I told him I had observed he did not enjoy good spirits; and that it was a common fancy to envy others and think we should be the better of some change; quoting Horace to the point, like a young man fresh from college.

"Why, just so," said he. "And with that we may get back to our accounts."

It was not long before I began to get wind of the causes that so much depressed him. Indeed a blind man must have soon discovered there was a shadow on that house, the shadow of the Master of Ballantrae. Dead or alive (and he was then supposed to be dead) that man was his brother's rival: his rival abroad, where there was never a good word for Mr. Henry, and nothing but regret and praise for the Master; and his rival at home, not only with his father and his wife, but with the very servants.

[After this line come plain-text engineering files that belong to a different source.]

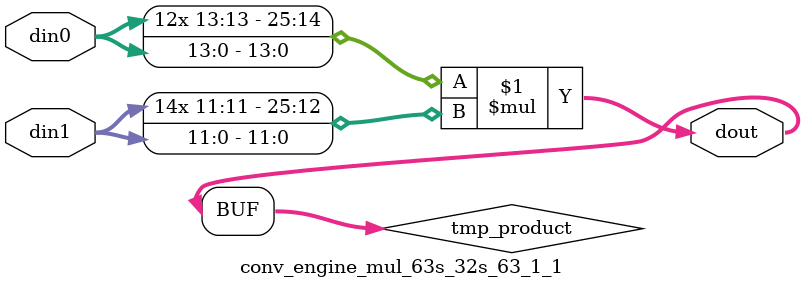
<source format=v>

`timescale 1 ns / 1 ps

 module conv_engine_mul_63s_32s_63_1_1(din0, din1, dout);
parameter ID = 1;
parameter NUM_STAGE = 0;
parameter din0_WIDTH = 14;
parameter din1_WIDTH = 12;
parameter dout_WIDTH = 26;

input [din0_WIDTH - 1 : 0] din0; 
input [din1_WIDTH - 1 : 0] din1; 
output [dout_WIDTH - 1 : 0] dout;

wire signed [dout_WIDTH - 1 : 0] tmp_product;



























assign tmp_product = $signed(din0) * $signed(din1);








assign dout = tmp_product;





















endmodule

</source>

They were two old serving-men that were the leaders. John Paul, a little, bald, solemn, stomachy man, a great professor of piety and (take him for all in all) a pretty faithful servant, was the chief of the Master's faction. None durst go so far as John. He took a pleasure in disregarding Mr. Henry publicly, often with a slighting comparison. My lord and Mrs. Henry took him up, to be sure, but never so resolutely as they should; and he had only to pull his weeping face and begin his lamentations for the Master - "his laddie," as he called him - to have the whole condoned. As for Henry, he let these things pass in silence, sometimes with a sad and sometimes with a black look. There was no rivalling the dead, he knew that; and how to censure an old serving-man for a fault of loyalty, was more than he could see. His was not the tongue to do it.

Macconochie was chief upon the other side; an old, ill-spoken, swearing, ranting, drunken dog; and I have often thought it an odd circumstance in human nature that these two serving-men should each have been the champion of his contrary, and blackened their own faults and made light of their own virtues when they beheld them in a master.